* [Text for analysis]:
The source Python scripts are in src/main/python/trec2018/h2oloo-core/.

Building Training Data

Run the following command to build the training data:

python script/build_train.py --tfidf-folder src/main_folder/train/tfidf/ \
 --qrels-folder src/main_folder/train/rank/ --output-folder main_folder/train/

The command performs the following:

  • Building vocabulary. Training data consists of documents in qrels from Robust04, Robust05, and Core17. Vocabulary contains all words in training data.
  • Building and Dumping docid index and vocabulary index. Each document and each vocabulary in training data are indexed for the ease of building feature matrix in next step. They are dumped in main_folder/train/.
  • Building features and labels. Features are the TF-IDF values with shape (n_docs, n_vocabs) topic-wise, and labels are the qrels value (changing all 2s to 1s). Features are stored using scipy.sparse_matrix
  • Dump features and labels. Features are dumped as .npz file and labels are as .npy file for each topic. These files are named with the topic id, e.g., 321.npz is the feature file for topic 321 and 321.npy is the label file for topic 321. They are dumped in main_folder/train/features folder.

Building Test Data

Run the following command to build test data:

python script/build_test.py --tfidf-file src/main_folder/test/Core18_tfidf.tar.gz \
 --rank-file src/main_folder/test/Core18_rerank_[rm3|ax].txt \
 --output-folder main_folder/test/ --vocab-folder main_folder/train/

The command performs the following:

  • Building and Dumping docid index. Test data consists of top 10000 documents generated by BM25+RM3 or BM25+Axiom for each topic. Each document in test data is indexed. The docid index file is dumped in main_folder/test.
  • Building features. Features are TF-IDF values with shape (n_docs, n_vocabs), where vocabulary is build in the above step.
  • Dump features. A single .npz file was dumped at this step. In the dev step, we can use docid index to find the features for any document. The docid index file is dumped in main_folder/test.

Training and Generating Classifier Results

Run the following command to train classifiers and run inference on Core18 documents topic-wise to rerank the documents.

python script/train.py --train-folder main_folder/train/ \
 --test-folder main_folder/test/ \
 --rank-file src/main_folder/test/Core18_rerank_[rm3|ax].txt \
 --classifier clf --output-folder main_folder/output/clf

Where clf is one of the following:

  • lr1
  • lr2
  • svm
  • sgdr (SGD Regressor)
  • sgdc (SGD Classifier)
  • lgb (lightGBM)
  • ridge

The result will be in main_folder/output/CLASSIFIER folder, where CLASSIFIER is the classifier used for training.

* [Recorded information]:
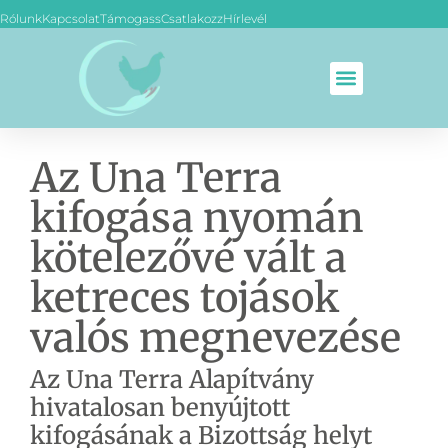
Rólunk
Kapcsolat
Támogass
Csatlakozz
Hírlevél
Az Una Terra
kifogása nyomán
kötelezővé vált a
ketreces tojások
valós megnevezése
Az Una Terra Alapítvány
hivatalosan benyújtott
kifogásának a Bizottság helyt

* * *

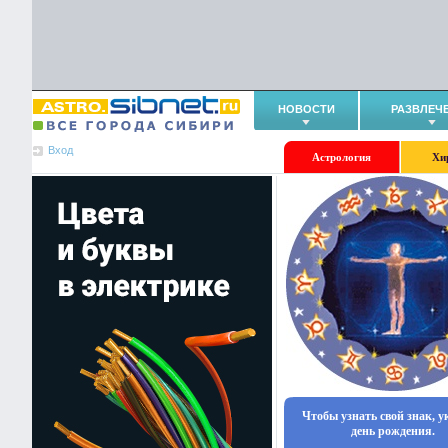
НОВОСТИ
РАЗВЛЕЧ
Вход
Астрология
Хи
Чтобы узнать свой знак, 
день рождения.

* [To do]:
Continue the instructions for building the data and training classifiers to rerank Core18 documents, starting right after their final sentence.

* [Response to this task]:
Note that only one of rm3 or axiom results can be generated at one time and fed into next step (because the output name are fixed).

Generating Submission Files

Run the following script to apply classifiers (either a single classifier or an ensemble) to generate the submissions. The argument --ensemble can be {1, 3, 7}:

  • with 1, LR2 is used,
  • with 3, LR2+SVM+LGB is used, and
  • with 7, all classifiers are used.

BM25+Axiom

  • LR2 + SVM + LGB on BM25+axiom ranking, interpolation weight 0.6 (Priority 1)
python script/submission.py --rank-file src/main_folder/test/Core18_rerank_ax.txt \
 --clf-folder main_folder/output --ratio 0.6 --ensemble 3 \
 --runtag h2oloo_e3ax0.6 --output core18.h2oloo_e3ax0.6.txt
  • LR2 on BM25+axiom ranking, interpolation weight 0.6 (Priority 3)
python script/submission.py --rank-file src/main_folder/test/Core18_rerank_ax.txt \
 --clf-folder main_folder/output --ratio 0.6 --ensemble 1 \
 --runtag h2oloo_LRax0.6 --output core18.h2oloo_LRax0.6.txt
  • LR2 + SVM + LGB on BM25+axiom ranking, interpolation weight 0.7 (Priority 2)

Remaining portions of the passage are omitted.